The signal correction pipeline will write the corrected frames and hot/dead pixel masks as an HDF5 archive called `train.h5` by default with the following structure:

```text
    train.h5:
    │
    ├── planet_id_1/
    │   ├── signal  # Combined corrected/extracted spectral time series
    │   └── mask    # Dead/hot pixel mask for spectra
    |
    ├── planet_id_2/
    │   ├── signal  
    │   └── mask    
    |
    └── planet_id_n/
```

## 2. Signal extraction

**Complete extraction pipeline integrated with DataProcessor**

The signal extraction functionality is integrated within the `DataProcessor` class, which handles both signal correction and extraction in a unified pipeline.

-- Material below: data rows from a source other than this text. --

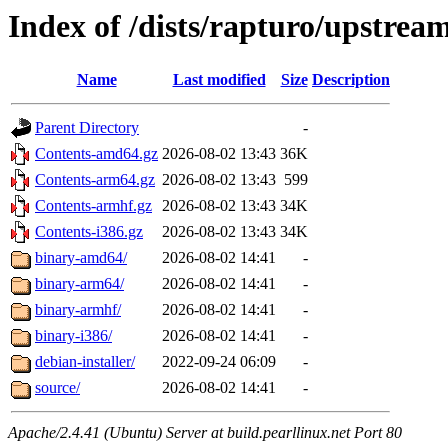
Index of /dists/rapturo/upstrea
Name
Last modified
Size
Description
Parent Directory
-
Contents-amd64.gz
2026-08-02 13:43
36K
Contents-arm64.gz
2026-08-02 13:43
599
Contents-armhf.gz
2026-08-02 13:43
34K
Contents-i386.gz
2026-08-02 13:43
34K
binary-amd64/
2026-08-02 14:41
-
binary-arm64/
2026-08-02 14:41
-
binary-armhf/
2026-08-02 14:41
-
binary-i386/
2026-08-02 14:41
-
debian-installer/
2022-09-24 06:09
-
source/
2026-08-02 14:41
-
Apache/2.4.41 (Ubuntu) Server at build.pearllinux.net Port 80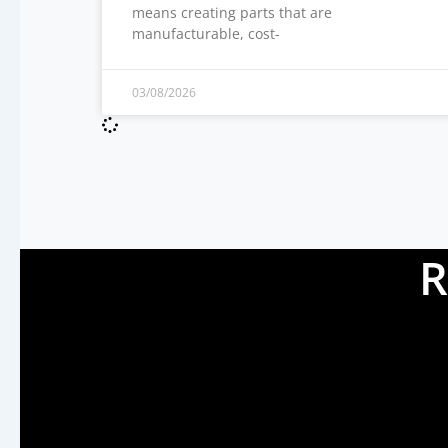
means creating parts that are
manufacturable, cost-
03/08/2026
R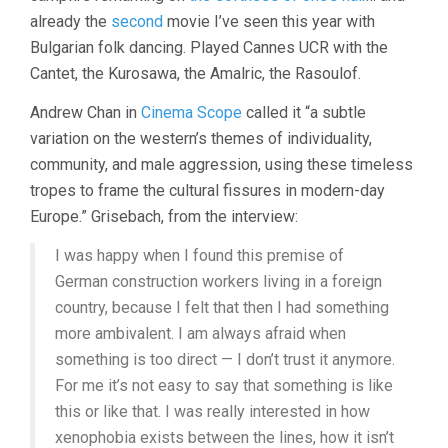
already the
second
movie I’ve seen this year with
Bulgarian folk dancing. Played Cannes UCR with the
Cantet, the Kurosawa, the Amalric, the Rasoulof.
Andrew Chan in
Cinema Scope
called it “a subtle
variation on the western’s themes of individuality,
community, and male aggression, using these timeless
tropes to frame the cultural fissures in modern-day
Europe.” Grisebach, from the interview:
I was happy when I found this premise of
German construction workers living in a foreign
country, because I felt that then I had something
more ambivalent. I am always afraid when
something is too direct — I don’t trust it anymore.
For me it’s not easy to say that something is like
this or like that. I was really interested in how
xenophobia exists between the lines, how it isn’t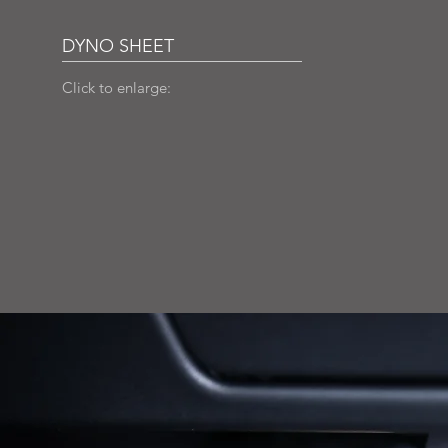
DYNO SHEET
Click to enlarge: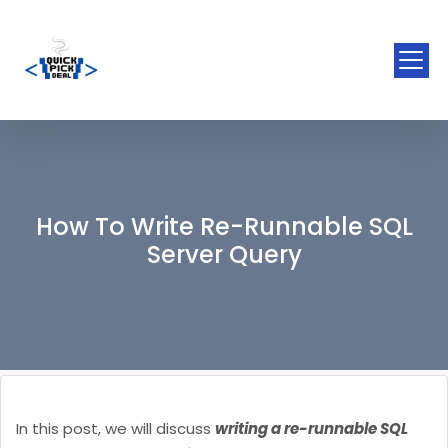
How To Write Re-Runnable SQL
Server Query
In this post, we will discuss
writing a re-runnable SQL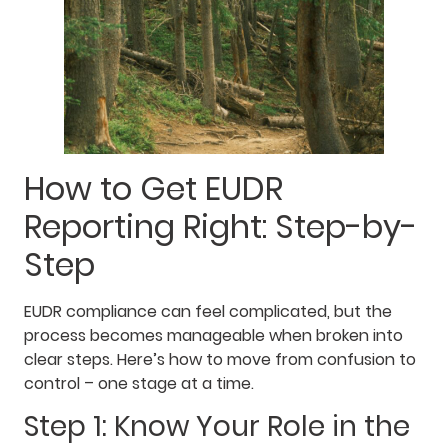
How to Get EUDR
Reporting Right: Step-by-
Step
EUDR compliance can feel complicated, but the
process becomes manageable when broken into
clear steps. Here’s how to move from confusion to
control – one stage at a time.
Step 1: Know Your Role in the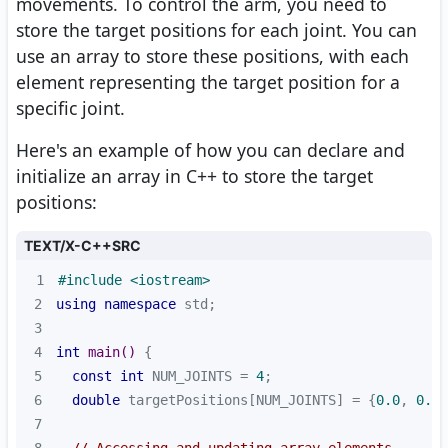
movements. To control the arm, you need to
store the target positions for each joint. You can
use an array to store these positions, with each
element representing the target position for a
specific joint.
Here's an example of how you can declare and
initialize an array in C++ to store the target
positions:
TEXT/X-C++SRC
1
#
include
<iostream>
2
using
namespace
3
4
int
main
()
5
const
int
 NUM_JOINTS = 
4
6
double
 targetPositions[NUM_JOINTS] = {
0.0
, 
0.0
,
7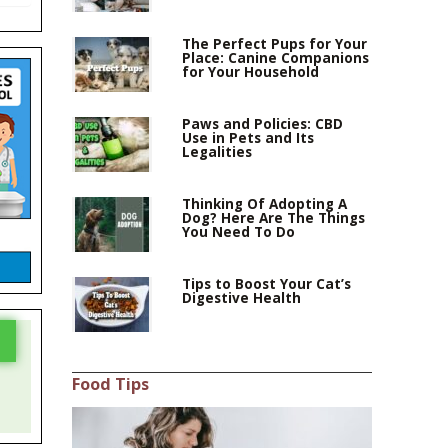
The Perfect Pups for Your
Place: Canine Companions
for Your Household
Paws and Policies: CBD
Use in Pets and Its
Legalities
Thinking Of Adopting A
Dog? Here Are The Things
You Need To Do
Tips to Boost Your Cat’s
Digestive Health
Food Tips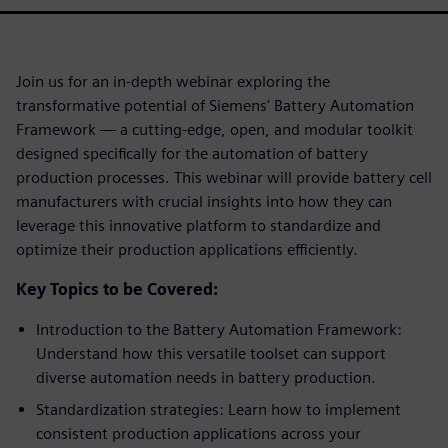
Join us for an in-depth webinar exploring the
transformative potential of Siemens' Battery Automation
Framework — a cutting-edge, open, and modular toolkit
designed specifically for the automation of battery
production processes. This webinar will provide battery cell
manufacturers with crucial insights into how they can
leverage this innovative platform to standardize and
optimize their production applications efficiently.
Key Topics to be Covered:
Introduction to the Battery Automation Framework:
Understand how this versatile toolset can support
diverse automation needs in battery production.
Standardization strategies: Learn how to implement
consistent production applications across your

This approach transforms 3D detector arrays into focused time series suitable for exoplanet atmospheric analysis.

**Processing Features:**
- **AIRS-CH0 Extraction**: Selects brightest detector rows containing spectral traces, sums to create 1D spectra per frame
- **FGS1 Extraction**: Uses 2D block extraction to identify signal regions, collapses to single brightness value per frame  
- **Combined Output**: Merges FGS1 and AIRS-CH0 signals (FGS1 as first column for transit detection)
- **Adaptive Thresholding**: Automatically selects signal-bearing pixels based on configurable intensity thresholds
- **Optional Smoothing**: Applies moving average filtering across wavelengths to reduce noise
- **Massive Data Reduction**: Achieves ~97-98% volume reduction while preserving transit signals

**Key Benefits:**
- Dramatically faster downstream processing due to reduced data volume
- Improved signal-to-noise ratio by focusing on high-signal detector regions
- Preserved exoplanet transit signatures with cleaner temporal structure
- Unified processing for both instrument types

See the following notebooks for implementation details and analysis:

1. [AIRS-CH0 signal extraction](https://github.com/gperdrizet/ariel-data-challenge/blob/main/notebooks/02.3-AIRS_signal_extraction.ipynb)
2. [FGS1 signal extraction](https://github.com/gperdrizet/ariel-data-challenge/blob/main/notebooks/02.4-FGS_signal_extraction.ipynb)
3. [Wavelength smoothing](https://github.com/gperdrizet/ariel-data-challenge/blob/main/notebooks/02.5-wavelength_smoothing.ipynb)

**Example usage:**

The signal extraction is performed as part of the integrated `DataProcessor` pipeline:

```python
from ariel_data_preprocessing.data_preprocessing import DataProcessor

data_processor = DataProcessor(
    input_data_path='data/raw',
    output_data_path='data/processed',
    inclusion_threshold=0.75,
    smooth=True,
    smoothing_window=200
)

data_processor.run()
```

Output data will be written to `train.h5` by default in the directory passed to `output_data_path`. The structure of the HDF5 archive combines both AIRS-CH0 and FGS1 signals:

```text
    train.h5
    |
    ├── planet_1/
    │   ├── signal  # Shape: (n_frames, n_wavelengths + 1) - FGS1 + AIRS-CH0
    │   └── mask    # Shape: (n_wavelengths + 1,) - combined mask
    │
    ├── planet_2/
    │   ├── signal  # Shape: (n_frames, n_wavelengths + 1) - FGS1 + AIRS-CH0  
    │   └── mask    # Shape: (n_wavelengths + 1,) - combined mask
    │
    └── planet_n/
```

**Note**: The first column of the `signal` dataset contains the extracted FGS1 brightness time series, followed by the AIRS-CH0 spectral channels. This structure facilitates easy transit detection using FGS1 data while providing wavelength-dependent atmospheric information from AIRS-CH0.